• [Extracted text]
■ ■ ■ ■ ■

End-to-End Chain Execution Request Flow

iris advanced 8 min read

ELI5

This is the full journey of a chain execution request from the moment you press “go” to the moment you get a result. It’s like tracking a pizza order from your phone app through the restaurant’s kitchen, past the quality check, into the delivery driver’s car, and finally to your door — with a receipt showing exactly what happened at each step.

Technical Deep Dive

Full Request Lifecycle

sequenceDiagram
    autonumber
    participant Client as Client (SDK/Browser/MCP)
    participant TS as Transport Layer<br/>(HTTP/gRPC/MCP)
    participant FW as FastAPI App
    participant MW as Middleware<br/>(CORS, OTel, Request ID)
    participant RT as chains Router
    participant VAL as Validation<br/>(Pydantic)

■ ■ ■ ■ ■

• [Stored rows]
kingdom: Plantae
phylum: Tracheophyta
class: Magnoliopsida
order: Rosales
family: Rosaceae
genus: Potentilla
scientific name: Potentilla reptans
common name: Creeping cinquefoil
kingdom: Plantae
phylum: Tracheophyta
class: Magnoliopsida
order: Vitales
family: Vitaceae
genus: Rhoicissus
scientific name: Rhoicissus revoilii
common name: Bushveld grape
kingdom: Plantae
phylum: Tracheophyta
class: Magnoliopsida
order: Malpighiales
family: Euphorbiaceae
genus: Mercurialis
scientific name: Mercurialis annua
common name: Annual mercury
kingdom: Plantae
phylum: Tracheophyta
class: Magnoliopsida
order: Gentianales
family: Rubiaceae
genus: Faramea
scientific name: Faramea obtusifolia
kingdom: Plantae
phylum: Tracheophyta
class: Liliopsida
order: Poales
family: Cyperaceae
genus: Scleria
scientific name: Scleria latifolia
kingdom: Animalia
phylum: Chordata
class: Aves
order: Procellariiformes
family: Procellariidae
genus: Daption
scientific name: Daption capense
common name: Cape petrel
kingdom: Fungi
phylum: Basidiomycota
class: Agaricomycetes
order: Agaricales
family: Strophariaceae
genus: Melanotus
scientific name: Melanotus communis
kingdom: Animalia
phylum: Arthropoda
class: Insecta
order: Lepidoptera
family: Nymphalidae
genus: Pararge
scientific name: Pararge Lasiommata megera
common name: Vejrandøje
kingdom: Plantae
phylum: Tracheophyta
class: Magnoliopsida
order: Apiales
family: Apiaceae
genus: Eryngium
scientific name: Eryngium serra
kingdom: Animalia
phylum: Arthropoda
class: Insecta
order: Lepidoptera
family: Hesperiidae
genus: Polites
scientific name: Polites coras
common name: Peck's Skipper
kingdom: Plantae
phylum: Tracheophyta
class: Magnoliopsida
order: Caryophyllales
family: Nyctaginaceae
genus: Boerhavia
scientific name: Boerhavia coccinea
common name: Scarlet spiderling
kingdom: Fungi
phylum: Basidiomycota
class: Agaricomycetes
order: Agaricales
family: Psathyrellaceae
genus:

■ ■ ■ ■ ■

• [List of tasks]
(1) Answer these questions about the page on chain execution request flow:
(a) How long does the page say it takes to read?
(b) In the ELI5 section, what everyday process is the request's journey compared to?
(c) In the sequence diagram, what handles validation?
(2) Write the next part of the page on chain execution request flow, starting right after its last line.
You will not need the records here.

• [In response]
(1)
(a) 8 minutes.
(b) Tracking a pizza order from the phone app through the restaurant's kitchen, past the quality check, into the delivery driver's car, and finally to the door.
(c) Pydantic.

(2)
    participant CRE as CouncilRegistry
    participant EXE as ChainExecutor
    participant GATE as GateEngine
    participant MET as Metrics Recorder
    participant HIS as ExecutionHistoryRegistry
    participant OT as OpenTelemetry

    Client->>TS: POST /v1/chains/execute
    TS->>FW: HTTP Request
    FW->>MW: Process middleware
    MW->>MW: Inject request_id, tracer, meter
    MW->>RT: Route to execute_chain handler
    RT->>VAL: Validate ChainExecuteRequest
    VAL-->>RT: Validated model

    RT->>CRE: get_by_id(council_id)
    alt Council not found
        CRE-->>RT: None
        RT-->>FW: 404 ApiError
        FW-->>TS: HTTP 404
        TS-->>Client: Error response
    else Council found
        CRE-->>RT: Council
        RT->>RT: Find chain in council.chains
        alt Chain not found
            RT-->>FW: 404 ApiError
            FW-->>TS: HTTP 404
            TS-->>Client: Error response
        else Chain found
            RT->>EXE: execute_chain(council_id, chain, input)

            rect rgb(255, 240, 245)
                Note over EXE,GATE: Phase 1: Before Gates (0-5ms)
                EXE->>GATE: evaluate_gate(before, ...)
                GATE-->>EXE: allow / veto
                alt Veto
                    EXE-->>RT: status=vetoed
                end
            end

            rect rgb(240, 255, 240)
                Note over EXE,GATE: Phase 2: Step Execution (varies)
                loop For each step
                    EXE->>EXE: _invoke_sprite(step)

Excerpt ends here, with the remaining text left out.